In der Pariser Charta versprechen 35 Staaten, darunter die Sowjetunion, Demokratie, Grundfreiheiten und Menschenrechte einzuhalten. Sie verpflichten sich, Grenzen nicht mit Gewalt zu verändern, ja nicht einmal mit Gewalt zu drohen. Die Rechte schwächerer Nationen zählen nicht weniger als die der Großmächte. Wer diesen Maßstab anlegt – so argumentieren mehr als 100 Osteuropa-Experten in einem Gegenaufruf, darunter Marieluise Beck und Karl Schlögel –, müsse jedoch zu dem Urteil kommen, dass es im Ukrainekrieg einen eindeutigen Aggressor gebe, Russland, und ein klar identifizierbares Opfer. Ähnlich sei es zuvor Georgien und Moldawien gegangen. Russland verletze die Integrität dieser Staaten.
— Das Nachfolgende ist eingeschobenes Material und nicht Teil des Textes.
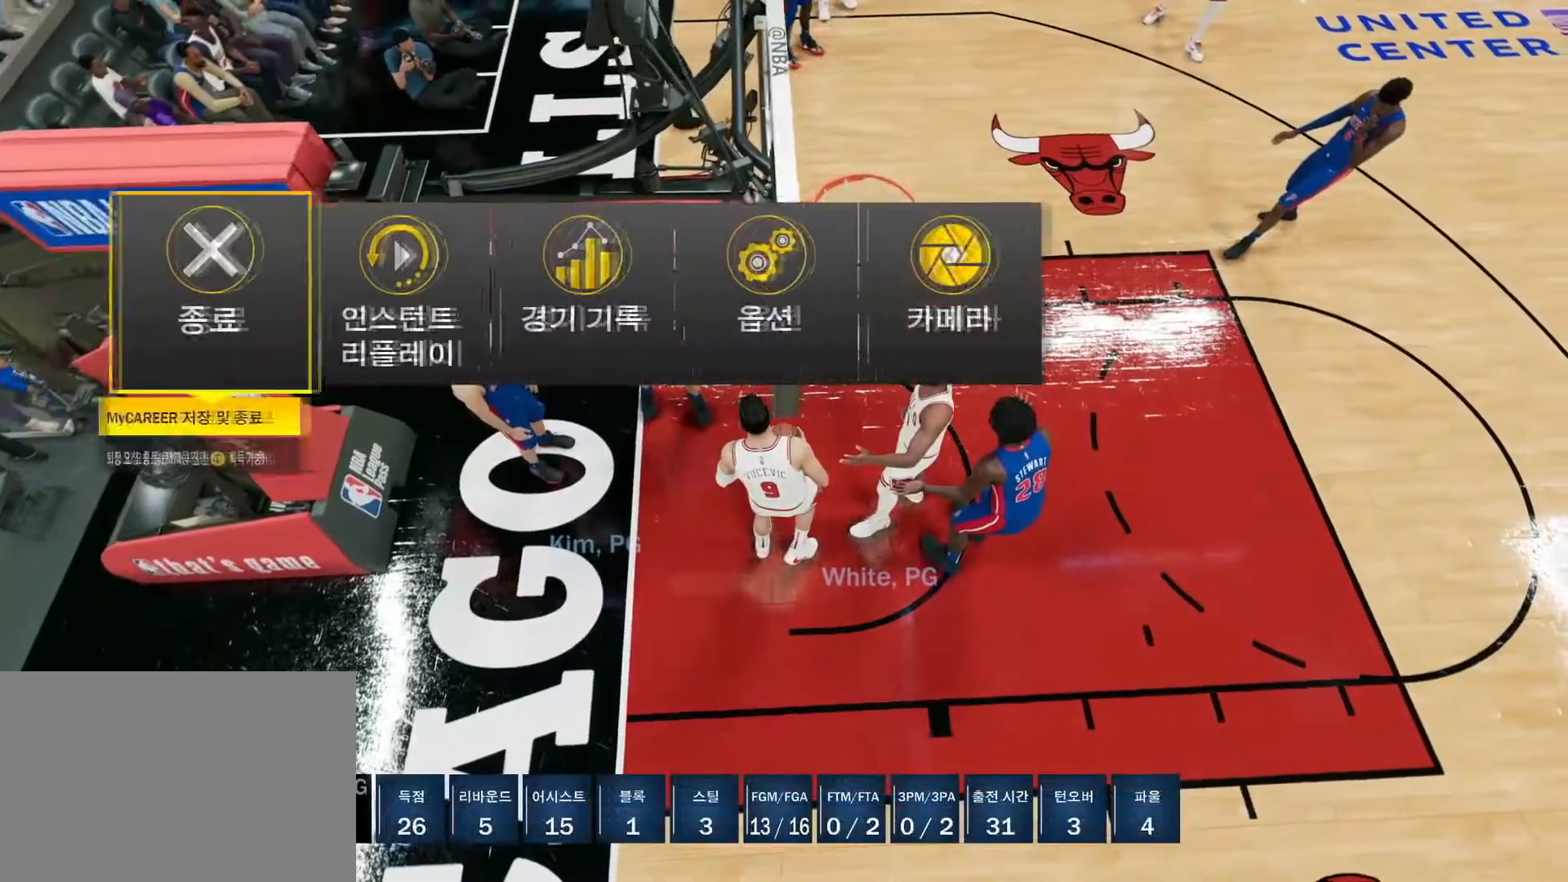
{"buttons": ["CROSS"], "left_stick": "center", "right_stick": "center", "events": [[434, "CROSS", "down"]]}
Für Berlin kann nur Paris Vorbild sein

Und was meinen die Prominenten, wenn sie den Wiener Kongress zum Vorbild erklären? Er betrieb Restauration, nahm die Demokratisierungs- und Modernisierungsansätze der Französischen Revolution zurück, schaffte die Pressefreiheit wieder ab. Mit Billigung Großbritanniens setzten Österreich, Preußen und Russland ihre Interessen auf Kosten der nationalen Selbstbestimmung von Polen, Slowaken, Tschechen, Ungarn durch. Deren Freiheitsbewegungen wurden 1830, 1846, 1848, 1863 blutig niedergeschlagen. Dieser Politikansatz – die jeweiligen Weltmächte einigen sich mit Russland über die Köpfe der Nationen in Ost- und Mitteleuropa hinweg – wiederholte sich 1945 in Jalta: Die Westmächte lieferten sie der Sowjetdiktatur aus. Auch diese Ordnung war weder gerecht noch stabil, wie die blutig beendeten Aufstände von 1953, 1956, 1968 und 1980 zeigen.

Für die Regierung in Berlin kann nur Paris das Vorbild sein, nicht Wien. Wie aber bringt sie Russland, das diese europäische Ordnung am häufigsten und nachhaltigsten verletzt, dazu, die Charta einzuhalten?